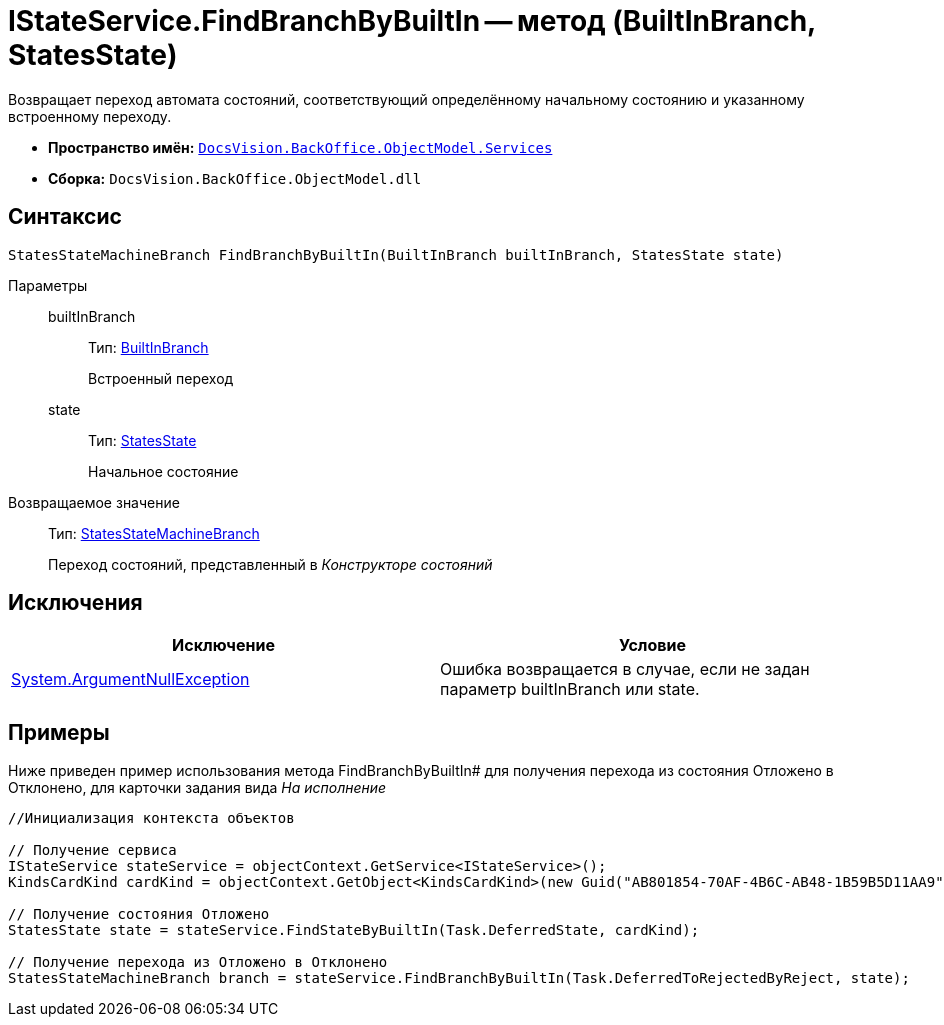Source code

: = IStateService.FindBranchByBuiltIn -- метод (BuiltInBranch, StatesState)

Возвращает переход автомата состояний, соответствующий определённому начальному состоянию и указанному встроенному переходу.

* *Пространство имён:* `xref:api/DocsVision/BackOffice/ObjectModel/Services/Services_NS.adoc[DocsVision.BackOffice.ObjectModel.Services]`
* *Сборка:* `DocsVision.BackOffice.ObjectModel.dll`

== Синтаксис

[source,csharp]
----
StatesStateMachineBranch FindBranchByBuiltIn(BuiltInBranch builtInBranch, StatesState state)
----

Параметры::
builtInBranch:::
Тип: xref:api/DocsVision/BackOffice/ObjectModel/BuiltInBranch_CL.adoc[BuiltInBranch]
+
Встроенный переход
state:::
Тип: xref:api/DocsVision/BackOffice/ObjectModel/StatesState_CL.adoc[StatesState]
+
Начальное состояние

Возвращаемое значение::
Тип: xref:api/DocsVision/BackOffice/ObjectModel/StatesStateMachineBranch_CL.adoc[StatesStateMachineBranch]
+
Переход состояний, представленный в _Конструкторе состояний_

== Исключения

[cols=",",options="header"]
|===
|Исключение |Условие
|http://msdn.microsoft.com/ru-ru/library/system.argumentnullexception.aspx[System.ArgumentNullException] |Ошибка возвращается в случае, если не задан параметр builtInBranch или state.
|===

== Примеры

Ниже приведен пример использования метода FindBranchByBuiltIn# для получения перехода из состояния Отложено в Отклонено, для карточки задания вида _На исполнение_

[source,csharp]
----
//Инициализация контекста объектов

// Получение сервиса
IStateService stateService = objectContext.GetService<IStateService>();
KindsCardKind cardKind = objectContext.GetObject<KindsCardKind>(new Guid("AB801854-70AF-4B6C-AB48-1B59B5D11AA9"));

// Получение состояния Отложено
StatesState state = stateService.FindStateByBuiltIn(Task.DeferredState, cardKind);

// Получение перехода из Отложено в Отклонено
StatesStateMachineBranch branch = stateService.FindBranchByBuiltIn(Task.DeferredToRejectedByReject, state);
----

TASK TO CARRY OUT: Only lines containing the word "StatesStateMachineBranch" should appear in the answer, and every such line from the records above must be there.

SOLUTION TO THE EXERCISE:
StatesStateMachineBranch FindBranchByBuiltIn(BuiltInBranch builtInBranch, StatesState state)
Тип: xref:api/DocsVision/BackOffice/ObjectModel/StatesStateMachineBranch_CL.adoc[StatesStateMachineBranch]
StatesStateMachineBranch branch = stateService.FindBranchByBuiltIn(Task.DeferredToRejectedByReject, state);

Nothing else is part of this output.